The principal symptom of visna is that derived from the extreme itch which accompanies the disease. This leads infected sheep to rub themselves against trees or posts until their wool is ‘scraped’ off and hence is called scrapie. The latter word has now entered into the lexicon of western medicine where it is defined as a usually fatal disease of the nervous system characterized by emaciation, weakness and paralysis and caused by a slow virus. On autopsy the distinguishing feature of an infected brain and to a limited extent certain other organs such as the heart, is the presence of intracellular fibrillary tangles.
It was to this group of retroviruses that Sigurdsson largely devoted his research after he had finished up his 1946 to 1948 work on the mystery outbreak of CFS among school children and had acted as escort for the visiting Rockefeller investigative team.

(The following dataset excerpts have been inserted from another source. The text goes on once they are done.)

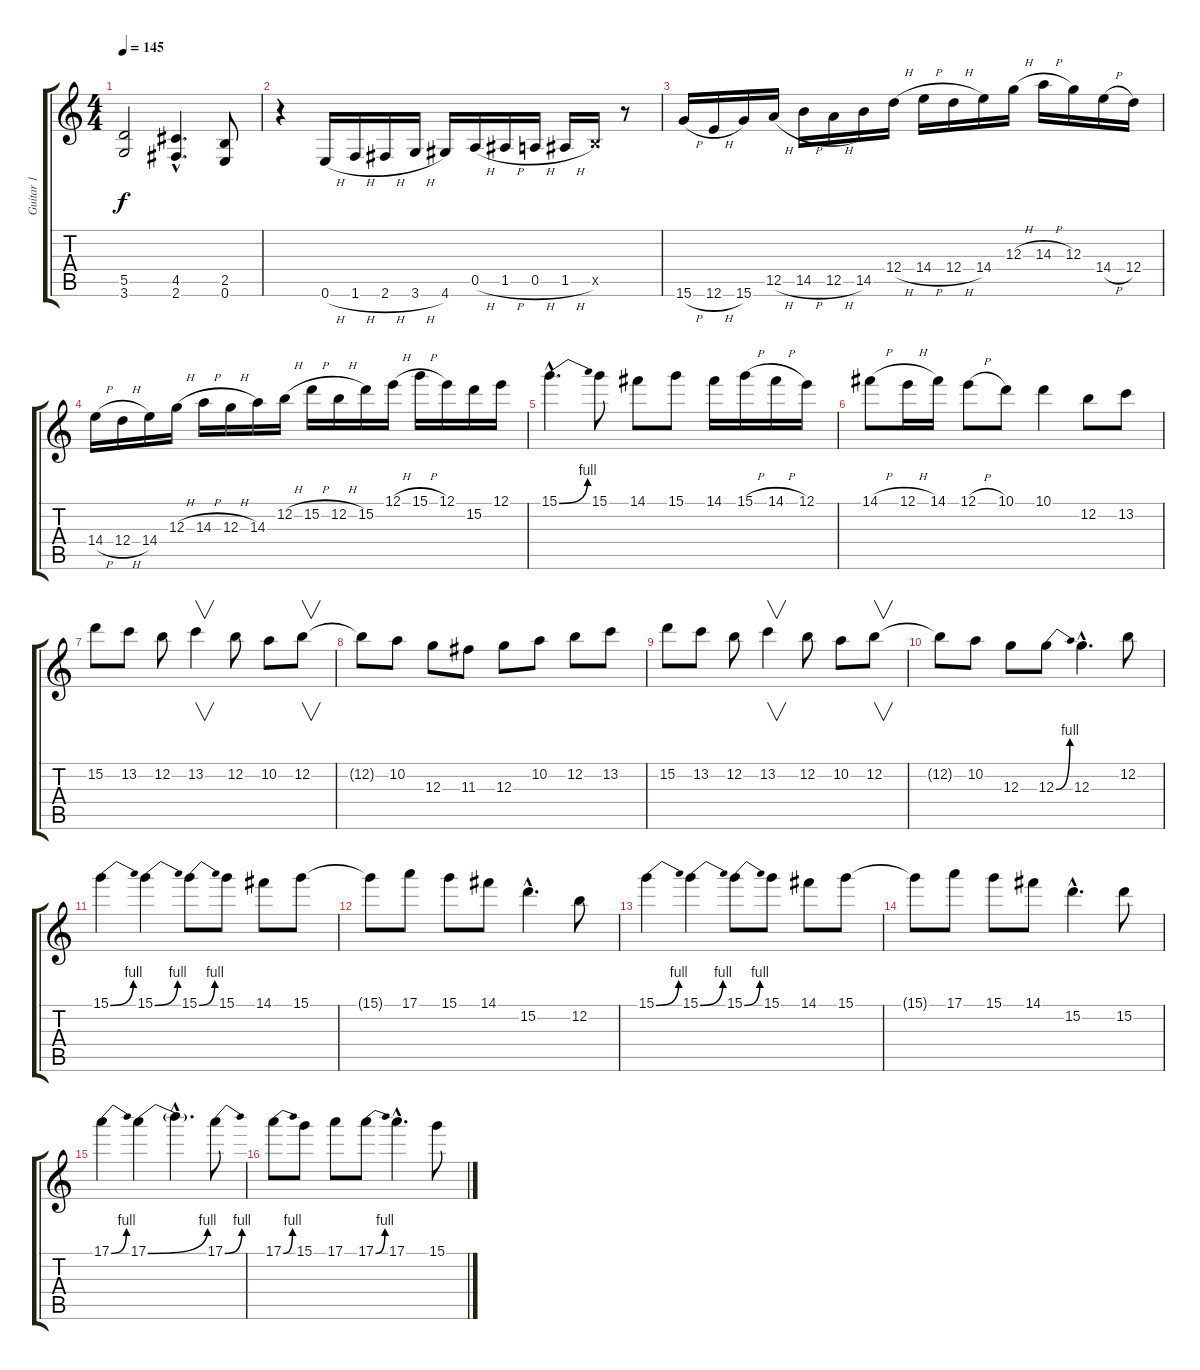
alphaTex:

\track ("Guitar 1" "Guitar 1") {instrument overdrivenguitar}
\staff {score tabs}
\tuning (E4 B3 G3 D3 A2 E2) {hide}
\ts (4 4)
\tempo 145
\clef g2
\ks c
(5.5 3.6).2{dy f} (4.5{hac} 2.6{hac}).4{d} (2.5 0.6).8 |
r.4 0.6{h}.16 1.6{h}.16 2.6{h}.16 3.6{h}.16 4.6.16 0.5{h}.16 1.5{h}.16 0.5{h}.16 1.5{h}.16 2.5{x}.16 r.8 |
15.6{h}.16 12.6{h}.16 15.6.16 12.5{h}.16 14.5{h}.16 12.5{h}.16 14.5.16 12.4{h}.16 14.4{h}.16 12.4{h}.16 14.4.16 12.3{h}.16 14.3{h}.16 12.3.16 14.4{h}.16 12.4.16 |
14.4{h}.16 12.4{h}.16 14.4.16 12.3{h}.16 14.3{h}.16 12.3{h}.16 14.3.16 12.2{h}.16 15.2{h}.16 12.2{h}.16 15.2.16 12.1{h}.16 15.1{h}.16 12.1.16 15.2.16 12.1.16 |
15.1{be (bend 0 0 60 4) hac}.4{d} 15.1.8 14.1.8 15.1.8 14.1.16 15.1{h}.16 14.1{h}.16 12.1.16 |
14.1{h}.8 12.1{h}.16 14.1.16 12.1{h}.8 10.1.8 10.1.4 12.2.8 13.2.8 |
15.2.8 13.2.8 12.2.8 13.2.4{v} 12.2.8 10.2.8 12.2.8{v} |
12.2{t}.8 10.2.8 12.3.8 11.3.8 12.3.8 10.2.8 12.2.8 13.2.8 |
15.2.8 13.2.8 12.2.8 13.2.4{v} 12.2.8 10.2.8 12.2.8{v} |
12.2{t}.8 10.2.8 12.3.8 12.3{be (bend 0 0 60 4)}.8 12.3{hac}.4{d} 12.2.8 |
15.1{be (bend 0 0 60 4)}.4 15.1{be (bend 0 0 60 4)}.4 15.1{be (bend 0 0 60 4)}.8 15.1.8 14.1.8 15.1.8 |
15.1{t}.8 17.1.8 15.1.8 14.1.8 15.2{hac}.4{d} 12.2.8 |
15.1{be (bend 0 0 60 4)}.4 15.1{be (bend 0 0 60 4)}.4 15.1{be (bend 0 0 60 4)}.8 15.1.8 14.1.8 15.1.8 |
15.1{t}.8 17.1.8 15.1.8 14.1.8 15.2{hac}.4{d} 15.2.8 |
17.1{be (bend 0 0 60 4)}.4 17.1{be (bend 0 0 60 4)}.4 17.1{hac t}.4{d} 17.1{be (bend 0 0 60 4)}.8 |
17.1{be (bend 0 0 60 4)}.8 15.1.8 17.1.8 17.1{be (bend 0 0 60 4)}.8 17.1{hac}.4{d} 15.1.8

Thus, while Huebner was appearing in the literature with articles such as “Isolation of a cytopathogenic agent [the mycoplasma] from human adenoids undergoing spontaneous degeneration in tissue culture” based upon military financed research, Sigurdsson was appearing with articles such as “Visna, a demyelinating transmissible disease of sheep” based upon Rockefeller financed research. Here you have the co-factors of AIDS: the mycoplasma and the retrovirus
Concurrent with the work of Huebner and Sigurdsson was related work by several other scientists most of whom were to appear in the Special Virus Leukemia/Lymphoid/ Cancer Reports a few years later. Among those who will turn up later in this study are J. B. Moloney, a great friend of Robert Gallo. Moloney even misappropriated money to help Gallo according to Gallo’s own admission. Another interesting researcher whose work is reported in the literature of the period is Dr. Brian Mahy. [p.26, bellow]. Like Moloney, Mahy was not only someone whose work is tied in closely with AIDS/CFS research, but also like Moloney, Mahy misappropriated over four million dollars given to him by Congress to study CFS. Then there is Dr. Maurice Hilleman who later turns up as the Chief Virologist for George Merck Pharmaceuticals. [You may recall the Merck was once the Head of the Biological and Chemical Weapons research for the U.S. Government. And there was Robert Manaker whose surname initial turns up as part of the MK-SVLP operation. Finally, in this time frame there was another Rockefeller protege: Dr. Hilary Koprowski, whose research deserves a separate article (see below), for he took the science of Huebner and Sigurdsson and turned their results into the crime beyond belief: AIDS.
Bjorn Sigurdsson’s whole career is colored by the fact that in the early 1940s he attended the Rockefeller Institute to study plant and animal virology. Since he was already an accomplished and well-regarded medical doctor, the focus upon plant and animal diseases is very suggestive. Also, the fact that the microorganism known as the mycoplasma infects plants, animals and humans can provide a reason for extending his scientific foundation beyond that which he already possessed. In addition, the wartime efforts to adapt certain animal diseases to affect humans as biological weapons [brucellosis for example] suggest that his links with the eugenics-minded Rockefeller Institute and his broadened studies were not based simply upon a professional desire to be better informed.
It is evident that Sigurdsson was an early recruit to the Rockefeller stable [see article below] and that his long-term goal was to master zoonotic diseases such as the retroviral sheep disease, Visna. The Rockefeller Foundation advanced such work by funding Sigurdsson’s Reykjavik -based Institute of Experimental Pathology. Sigurdsson was also on hand in Iceland to monitor the evident trial of a disabling disease, which possessed many of the same symptoms as Chronic Fatigue Syndrome.